Car pour gérer ces cas, tous les éducateurs ne sont pas autant au fait des dangers. Et beaucoup ne mettent pas autant d’énergie que l'éducateur interrogé par Le Parisien pour traquer les prédateurs sexuels. Alors forcément, faute de moyens donnés par l’État pour faire de la prévention, des formations et engager davantage d’éducateurs investis par l’envie de protéger les jeunes filles, ces dernières se retrouvent livrées à elles-mêmes.
"Comme si j’étais morte" a un nom très équivoque qui reflète bien la dimension de "suicide social" que représente la prostitution pour ces jeunes filles perdues.
L’urgence d’agir pour éviter que davantage de mineures soient endoctrinées
Le secteur de la protection de l’enfance est en crise. Absolument impuissant devant ce phénomène, il appelle aujourd’hui mercredi 25 septembre à la mobilisation nationale. Agir est urgent, afin d’éviter que ce phénomène ne se propage davantage, puisque rappelons-le, il toucherait déjà au moins 15 000 mineurs. En cinq ans, comme le précise ASH, le site du travail social, la prostitution des mineurs a augmenté de 68% et l’âge des victimes ne cesse de rajeunir. Si la moyenne reste autour des 15-17 ans, de plus en plus de jeunes filles commencent - très - jeunes, à 12 ou 13 ans.

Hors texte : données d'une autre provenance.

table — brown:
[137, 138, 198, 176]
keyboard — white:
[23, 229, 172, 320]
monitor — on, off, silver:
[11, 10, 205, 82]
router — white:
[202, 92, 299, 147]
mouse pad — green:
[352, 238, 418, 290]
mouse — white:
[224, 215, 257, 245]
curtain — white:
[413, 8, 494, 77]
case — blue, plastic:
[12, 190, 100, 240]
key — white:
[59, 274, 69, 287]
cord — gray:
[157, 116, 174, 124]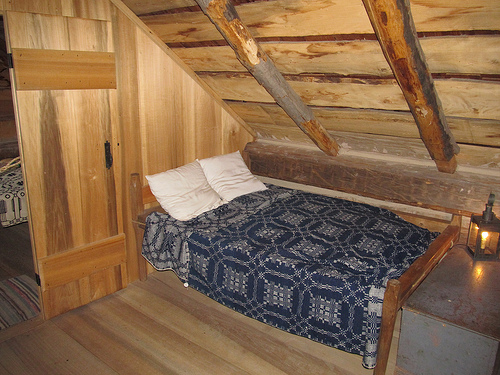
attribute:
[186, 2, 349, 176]
roof board — brown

Si la société a tendance à préférer fermer les yeux sur ces pratiques, il est important de rappeler qu’elles sont très fréquentes et se déroulent dans l'indifférence la plus totale. Peut-être parce qu’elles concernent des filles sans famille, parfois à problème, parfois totalement paumées, et que le gouvernement a sûrement d’autres priorités… Pourtant, il faut agir, et vite.
Le but de la mobilisation du 25 septembre ? Dénoncer la mauvaise prise en charge de ces mineurs, mais aussi réclamer des moyens supplémentaires pour les aider et stopper ces pratiques.